The most recent hearing on the CPR was held on 12 October by the EPP Group and the MEPs Christian Döleschal (EPP, Germany), Dr. Andreas Schwab (EPP, Germany), Sirpa Pietikäinen (EPP, Finland) and Pascal Arimont (EPP, Belgium). Here, the discussants were interested to explore how the ambitions set by the Commission can be met while enabling the construction sector to grow. The need of limiting the administrative burdens on SMEs was on the spotlight. As such, the stakeholders insisted on the clarification of the simplified procedures and the reintroduction of “sharing” procedures. Moreover, the speakers requested a clarification on the status of the European Assessment Documents (EADs), to allow them to be used as the tool for innovation in the construction industry.
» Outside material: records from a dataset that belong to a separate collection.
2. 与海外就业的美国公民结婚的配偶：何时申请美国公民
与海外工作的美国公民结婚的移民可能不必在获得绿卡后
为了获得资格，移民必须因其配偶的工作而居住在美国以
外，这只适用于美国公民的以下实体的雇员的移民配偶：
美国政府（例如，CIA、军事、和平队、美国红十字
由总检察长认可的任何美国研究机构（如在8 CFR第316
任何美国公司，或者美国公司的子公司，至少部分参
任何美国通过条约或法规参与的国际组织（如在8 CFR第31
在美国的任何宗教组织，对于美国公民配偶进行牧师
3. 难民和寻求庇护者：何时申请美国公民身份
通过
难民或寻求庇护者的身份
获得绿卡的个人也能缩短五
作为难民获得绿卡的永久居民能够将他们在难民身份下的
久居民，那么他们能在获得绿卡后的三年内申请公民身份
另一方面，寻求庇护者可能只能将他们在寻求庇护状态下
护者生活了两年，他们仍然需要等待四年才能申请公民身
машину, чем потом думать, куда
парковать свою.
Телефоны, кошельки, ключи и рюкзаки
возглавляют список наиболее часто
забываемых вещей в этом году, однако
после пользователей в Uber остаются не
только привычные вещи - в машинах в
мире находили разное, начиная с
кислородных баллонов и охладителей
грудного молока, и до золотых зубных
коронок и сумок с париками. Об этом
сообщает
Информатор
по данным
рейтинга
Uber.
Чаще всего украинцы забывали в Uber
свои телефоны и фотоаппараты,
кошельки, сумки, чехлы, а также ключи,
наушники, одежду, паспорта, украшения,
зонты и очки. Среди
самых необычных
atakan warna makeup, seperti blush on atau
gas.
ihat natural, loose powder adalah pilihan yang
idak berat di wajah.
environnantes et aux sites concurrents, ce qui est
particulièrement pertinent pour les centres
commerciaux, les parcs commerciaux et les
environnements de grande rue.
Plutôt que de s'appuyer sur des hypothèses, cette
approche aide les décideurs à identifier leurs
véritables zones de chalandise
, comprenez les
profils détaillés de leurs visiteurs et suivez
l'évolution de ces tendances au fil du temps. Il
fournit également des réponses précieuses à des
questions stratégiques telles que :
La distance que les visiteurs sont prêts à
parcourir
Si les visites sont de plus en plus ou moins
The first public hearing, organised by the Committee on the Internal Market and Consumer Protection (IMCO) on 10 October, focused on implementation problems with the current CPR and the sustainability requirements included in the revision proposal. Starting with an introduction of the proposal by the Commission, the main problem reported was the delays on the citation of standards. The proposal of the Commission to resolve them with the use of delegated acts raised some concerns to the experts, who requested them to be used only in exceptional cases and to be based on the cooperation between the institutions and the relevant stakeholders. In addition, environmental actors and practitioners commented on the achievement of the ambitions on the sustainability requirements, focusing on the prospects for recyclability of construction products.
Finally, ENVI Rapporteur MEP Sara Matthieu (Greens, Belgium) published her report late September. Among others, she suggests that the empowerments of the Commission to develop delegated acts are expanded so as to being enabled to set up environmental requirements, as well as mandatory thresholds for construction products. Moreover, she proposes the establishment of a working plan for the development of detailed environmental requirements and sets the target that after ten years all construction products shall fall under the two highest environmental classes established. Finally, she insists that the use of bio-based construction products needs to be encouraged. The ENVI committee is an associated committee and has both special competencies for Article 22 and shared competences for other articles of the Commission proposal.
EBC is closely monitoring the process and contributing to the discussion in collaboration with Small Business Standards SBS, so that the concerns and requests of the micro, small and medium-sized companies of the construction sector are considered and reflected in this major legislative vehicle for the sector.